There is a divergence in measuring the financial benefits of digital marketing. For example, one advisor will compare the economic value of one new client. For example, a $500,000 client at 1% produces $5,000 of revenue per year. If the advisor is paying $3,000 per month for digital marketing it would take approximately seven clients per year to cover the cost. Because this is recurring revenue the seven clients also cover the costs of all future years of digital marketing expenses or for as long as the firm retains the client.

But wait, the above calculation may be a little short-sighted. If there was no digital marketing there would be no clients. Therefore would it be more reasonable to calculate the economic value of a new client based on a firm’s average retention rate?

For example, if a firm’s average retention rate was seven years and the average revenue was $5,000 then one new client would offset the digital marketing expense for one year. And, this calculation does not allow for market appreciation, reinvested income, and new contributions from current clients.

One new client per year covers the cost of the digital marketing services. There are definitely two ways to look at ROI. Of course, the goal could be substantially more than that.


Building Brand Awareness

Digital marketing does not just produce leads for financial advisors. It is also a great way to increase brand awareness on the Internet. And, it is a lot less expensive compared to traditional advertising (TV, radio, print). The experts say it currently takes $250 million to build a brand from scratch in modern America.

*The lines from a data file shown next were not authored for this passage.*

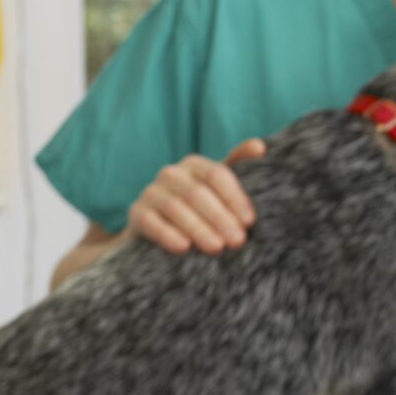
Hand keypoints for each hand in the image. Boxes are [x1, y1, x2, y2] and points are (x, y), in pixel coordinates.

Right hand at [128, 139, 263, 253]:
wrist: (162, 231)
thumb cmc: (202, 209)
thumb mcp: (221, 190)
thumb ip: (239, 167)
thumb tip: (259, 146)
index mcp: (195, 165)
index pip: (217, 175)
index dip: (234, 198)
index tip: (250, 221)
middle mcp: (171, 174)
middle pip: (197, 193)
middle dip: (220, 217)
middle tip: (238, 241)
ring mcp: (151, 192)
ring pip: (175, 207)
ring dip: (198, 228)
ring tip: (216, 248)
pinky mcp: (136, 213)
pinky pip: (150, 221)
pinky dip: (167, 234)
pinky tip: (183, 248)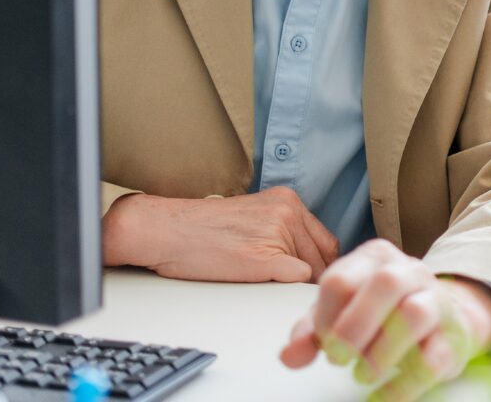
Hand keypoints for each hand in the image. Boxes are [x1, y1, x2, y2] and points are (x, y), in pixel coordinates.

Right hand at [102, 187, 339, 282]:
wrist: (165, 230)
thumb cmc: (201, 231)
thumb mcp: (253, 217)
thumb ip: (283, 229)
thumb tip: (306, 263)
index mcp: (288, 200)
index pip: (325, 240)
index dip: (319, 263)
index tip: (309, 277)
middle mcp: (289, 211)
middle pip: (323, 256)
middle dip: (312, 277)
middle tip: (290, 289)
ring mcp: (278, 232)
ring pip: (311, 271)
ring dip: (297, 284)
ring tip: (269, 285)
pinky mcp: (265, 256)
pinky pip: (297, 279)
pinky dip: (287, 289)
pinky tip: (267, 287)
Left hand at [279, 239, 490, 400]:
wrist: (445, 316)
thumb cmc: (384, 311)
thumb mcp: (341, 313)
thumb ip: (311, 332)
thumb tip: (290, 356)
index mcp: (375, 259)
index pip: (341, 279)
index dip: (324, 318)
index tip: (324, 341)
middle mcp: (409, 271)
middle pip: (386, 283)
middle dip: (354, 326)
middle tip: (338, 358)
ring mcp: (436, 300)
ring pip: (415, 313)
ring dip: (382, 351)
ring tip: (363, 374)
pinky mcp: (453, 336)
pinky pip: (435, 357)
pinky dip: (406, 382)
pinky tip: (386, 393)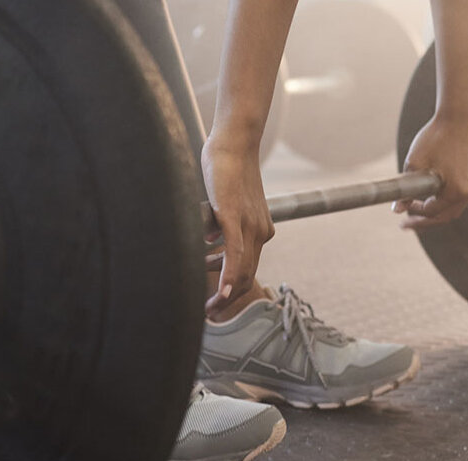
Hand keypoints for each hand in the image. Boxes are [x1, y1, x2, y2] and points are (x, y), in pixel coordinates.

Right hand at [202, 142, 273, 315]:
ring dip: (226, 293)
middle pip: (247, 276)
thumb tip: (208, 243)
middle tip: (208, 311)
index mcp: (259, 231)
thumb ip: (220, 227)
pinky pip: (234, 252)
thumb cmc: (226, 170)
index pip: (248, 269)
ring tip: (208, 305)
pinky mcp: (235, 216)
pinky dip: (228, 274)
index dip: (233, 290)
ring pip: (242, 270)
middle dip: (228, 299)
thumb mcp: (224, 205)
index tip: (216, 302)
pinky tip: (221, 291)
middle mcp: (260, 232)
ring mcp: (250, 225)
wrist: (234, 143)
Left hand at [394, 115, 467, 228]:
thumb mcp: (414, 164)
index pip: (432, 212)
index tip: (401, 213)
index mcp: (456, 190)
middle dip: (425, 221)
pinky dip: (445, 201)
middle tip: (407, 223)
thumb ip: (406, 190)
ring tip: (417, 212)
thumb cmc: (435, 137)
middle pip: (445, 216)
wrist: (458, 117)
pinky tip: (432, 198)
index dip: (414, 215)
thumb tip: (397, 209)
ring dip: (436, 212)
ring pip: (454, 208)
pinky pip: (460, 196)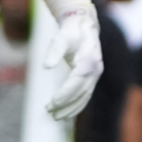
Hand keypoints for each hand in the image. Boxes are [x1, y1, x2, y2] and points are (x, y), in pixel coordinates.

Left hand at [37, 0, 104, 121]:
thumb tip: (46, 66)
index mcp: (89, 60)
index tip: (52, 102)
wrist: (84, 25)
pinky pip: (85, 95)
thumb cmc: (71, 30)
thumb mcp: (61, 36)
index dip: (65, 93)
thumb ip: (54, 50)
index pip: (77, 81)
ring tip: (56, 117)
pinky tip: (66, 114)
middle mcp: (95, 69)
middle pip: (81, 92)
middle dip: (66, 104)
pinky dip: (76, 105)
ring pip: (84, 96)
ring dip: (71, 108)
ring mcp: (95, 74)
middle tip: (50, 112)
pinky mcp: (91, 78)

Just imagine the benefits when investors use the Internet to find financial advisors in your community and your name is on page one of their search results. This type of visibility is priceless and it did not take millions of dollars to achieve. 


What About Market Research?

Sure a lot of investors use the Internet to find financial advisors. An even bigger number use the Internet to research advisors before they initiate any form of contact. In general, this means they will visit financial advisor websites and Google search their names. They are looking for positive information that would cause them to contact particular advisors or negative information that would cause them to avoid them.

This is more than online reputation management. It is meeting investor expectations when they use the Internet to learn more about advisors in general and particular advisors.

Consider this scenario. An investor is thinking about replacing a current financial advisor, but is not sure who to contact. They are going to be cautious in their selection process because they have already had a bad experience - the advisor they are terminating. A friend at their country club, someone they respect, is talking about his financial advisor. This investor makes a note of the advisor’s name.

The investor already has a name, so there is no lead generation. But, the investor definitely wants to learn more before initiating contact. This is the prudent next step that reduces the risk of making a mistake. The next steps are visiting the advisor’s website and Google searching the advisor’s name. This research could include the professional and the professional’s firm.

A lot of interesting information could be produced by the research. For example, the professional seems to have the credentials of a financial expert, but the professional’s firm is owned by a bank or an insurance company.

It stands to reason no prudent investor will select a financial advisor without conducting some amount of online research. It is fast, convenient and they can maintain their anonymity while they conduct their research.